The last of the several question marks is purely practical. Even though Babiš will legally give up his business, in thirty years at the helm of his empire he already knows exactly how this well-oiled machine works. He certainly knows what financial flows from the state are vital to the business, and so he can use his influence as prime minister to ensure that fundamental changes do not happen.
Given his long political career and his simultaneous management of the company "remotely", it is quite obvious that Agrofert operates largely independently of Andrej Babiš. However, he has certainly been making the big strategic decisions all along.
Nothing prevents him from continuing to make them, it just won't be official anymore. Andrej Babiš's real influence on Agrofert will thus be weakened, but it will certainly not disappear completely. The bottom line is that this was above all a strong political gesture.
The political significance of the move and the reactions of both camps
It is the political dimension of Andrej Babiš's gesture that should not remain obscured by the technical details of how he will eventually resolve his clash of interests. Babiš has made it clear that he is now closer to politics than to business. That is understandable given his age - 71. Making the country's history is a much bigger challenge than adding one more billion crowns to the company's revenues.
The reactions to the decision were essentially the same in both camps: surprise and then explaining and defending the move. Both camps celebrated the genius of "their" protagonists. By deciding to divest himself of his assets, Babiš has disabled his opponents' most potent weapon. They can no longer accuse him of a conflict of interest.

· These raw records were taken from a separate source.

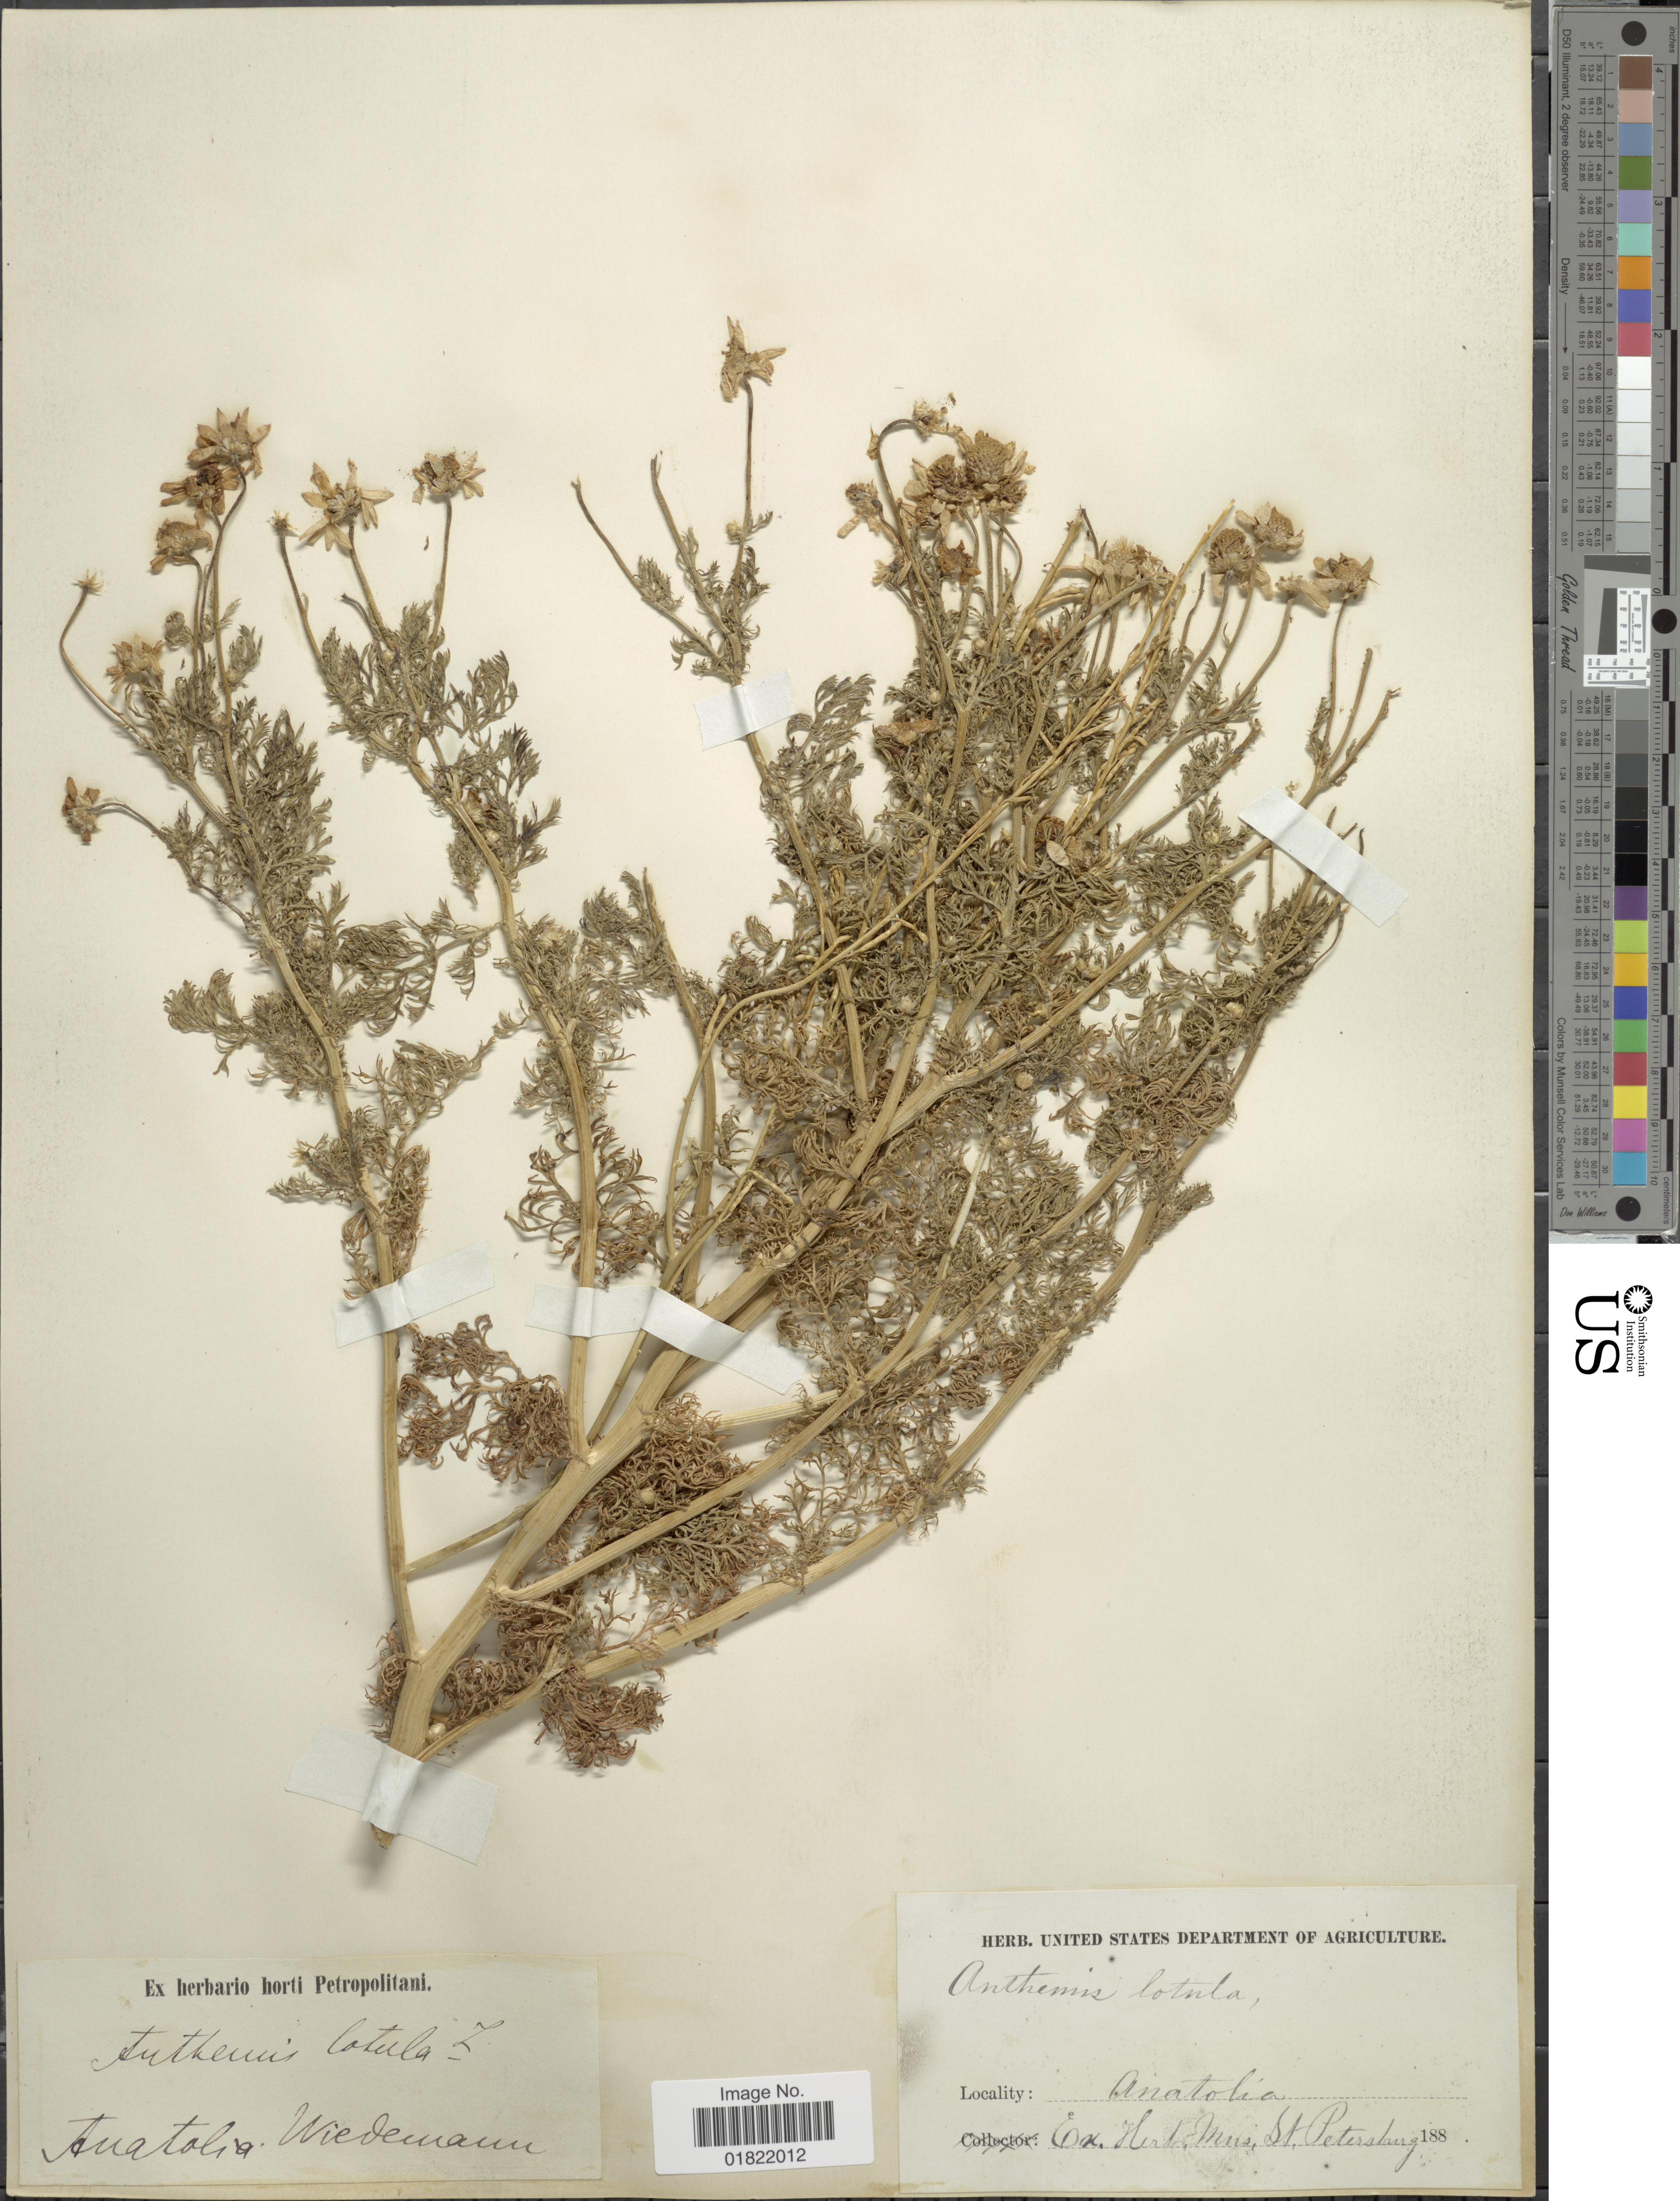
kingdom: Plantae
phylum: Tracheophyta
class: Magnoliopsida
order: Asterales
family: Asteraceae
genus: Anthemis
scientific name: Anthemis cotula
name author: L.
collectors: -. Wiedermann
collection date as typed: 188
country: Turkey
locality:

The camp of his opponents has thus lost the biggest reason why Babiš should not be in public life. But his voters never cared about the conflict of interest anyway. They voted for him despite the fact that he owns one of the biggest companies in the Czech Republic.
The flip side of the decision is that Babiš actually backed down in the face of the conflict of interest. Showing weakness in politics is never a good strategy. There will now be a second battle for Filip Turk as environment minister.
Here, too, Babiš can come to the president's rescue and put enough pressure on the Motorist Party not to insist on Turk as minister in order to form a new government.